Il leur aurait été plus avantageux de maintenir un niveau de prix élevé que de s'attaquer chacune à sa concurrente dans le but de lui prendre des parts de marché, selon le patron du gendarme de la concurrence. La fusion aurait ainsi «renforcé la position dominante de Swisscom».

Sunrise, «le plus actif»

Le duopole aurait également constitué un «équilibre stable et étanche face à toute nouvelle entrée sur le marché». La spécificité du secteur de la téléphonie mobile rend peu probable l'entrée sur le marché d'un nouveau concurrent, contrairement à celui du commerce de détail, dont les barrières économiques sont moins élevées, a expliqué Walter Stoffel.

«La présence de trois concurrents indépendants est une condition essentielle pour la concurrence» a souligné Walter Stoffel, en expliquant que ce nombre permet de garder un certain dynamisme dans le marché suisse. Selon la COMCO, ce dernier reste ainsi ouvert pour les innovations, alors qu'il est «bloqué» par le duopole. La COMCO déplore également la disparition de Sunrise, «l'opérateur le plus actif».

Les synergies prévues, qui auraient dû profiter aux consommateurs, n'ont pas été jugées suffisantes par les enquêtes de la COMCO pour promouvoir la concurrence et compenser les désavantages du duopole.

Les maisons mères déçues

Les maisons mères des opérateurs Orange et Sunrise, France Telecom et le groupe danois TDC, se disent jeudi «déçus et surpris» par la décision de la COMCO d'interdire la fusion de leurs filiales suisses. Ils la considèrent comme négative pour le consommateur.

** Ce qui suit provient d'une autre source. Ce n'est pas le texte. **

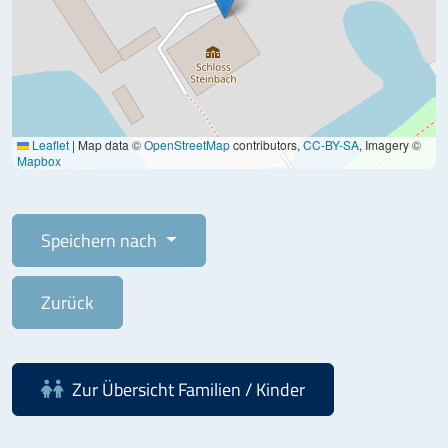
Leaflet
|
Map data ©
OpenStreetMap
contributors,
CC-BY-SA
, Imagery ©
Mapbox
Speichern nach
Zurück
Zur Übersicht
Familien / Kinder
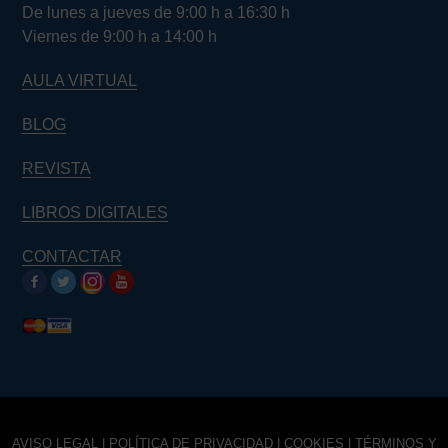
De lunes a jueves de 9:00 h a 16:30 h
Viernes de 9:00 h a 14:00 h
AULA VIRTUAL
BLOG
REVISTA
LIBROS DIGITALES
CONTACTAR
AVISO LEGAL
|
POLÍTICA DE PRIVACIDAD
|
COOKIES
|
TÉRMINOS Y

Dans un communiqué commun, les deux groupes et leurs filiales respectives disent avoir espéré fermement que la proposition de fusion bénéficie au consommateur suisse. En l'absence de cette opération, la position dominante de Swisscom sur le marché suisse des télécommunications est pérennisée, dénoncent-ils.

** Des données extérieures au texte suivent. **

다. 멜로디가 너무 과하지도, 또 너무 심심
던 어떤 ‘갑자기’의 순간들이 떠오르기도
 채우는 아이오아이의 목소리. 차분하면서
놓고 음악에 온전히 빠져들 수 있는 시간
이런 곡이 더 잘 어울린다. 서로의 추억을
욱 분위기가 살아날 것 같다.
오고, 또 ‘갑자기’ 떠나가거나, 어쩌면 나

Sunrise est le deuxième opérateur de télécommunications en Suisse, avec 2,9 millions de clients qui utilisent ses services. Orange, troisième opérateur du pays, dessert 1,5 million de clients.

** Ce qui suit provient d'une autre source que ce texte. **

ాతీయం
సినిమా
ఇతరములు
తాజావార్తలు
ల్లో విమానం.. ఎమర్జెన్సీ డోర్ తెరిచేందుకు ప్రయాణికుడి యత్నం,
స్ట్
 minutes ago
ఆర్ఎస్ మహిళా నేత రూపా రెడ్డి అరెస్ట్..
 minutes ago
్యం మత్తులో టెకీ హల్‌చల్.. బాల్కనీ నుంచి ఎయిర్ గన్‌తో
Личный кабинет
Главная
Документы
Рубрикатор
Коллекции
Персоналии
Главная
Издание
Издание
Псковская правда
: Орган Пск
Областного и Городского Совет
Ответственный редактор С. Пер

Les deux entreprises examinent d'éventuelles suites à donner à la décision de la COMCO. Ils peuvent faire recours au Tribunal administratif fédéral (TAF), comme dans l'épisode récent d'une amende de Swisscom cassée par les juges.

La FRC crie victoire

La décision de la COMCO a suscité la joie - et la surprise - des associations de défense de consommateurs. La Fédération romande des consommateurs (FRC) s'est dite très heureusement surprise et souligne qu'il s'agit d'une excellente journée pour les consommateurs suisses.

«C'est une victoire sensationnelle», s'est réjoui jeudi le secrétaire général de la FRC, Mathieu Fleury, interrogé par l'ATS. La FRC est d'autant plus satisfaite que son argument central a été retenu, à savoir «la position dominante collective».

Cette décision pose selon lui un précédent «porteur d'espoir pour les combats futurs», par exemple dans la distribution. Les défenseurs des consommateurs considèrent que le marché est tout aussi déséquilibré dans cette branche avec les deux grands acteurs Migros et Coop.

A la Bourse suisse, l'action Swisscom cédait 1,4% à 391,2 francs jeudi à la mi-journée, se redressant après être tombée de près de 3% vers 10h.

La réaction d'un partenaire d'Orange

«La commission de la concurrence a eu une mauvaise lecture du dossier», nous affirme encore choqué, Ismaël Gensollen, directeur exécutif de la société Finatrade Management SA, principal partenaire de vente business d'Orange. «Cette décision est dommageable pour tout le monde, mais en particulier pour les clients. La fusion aurait permis une amélioration de la qualité sur l'ensemble des prestations, téléphonie fixe, mobile, et internet. Bien sur nous regrettons cette décision, mais nous soutiendrons quoi qu'il en soit Orange dans toutes ses prochaines démarches. Et nous continuerons à travailler dans l'intérêt de notre clientèle.»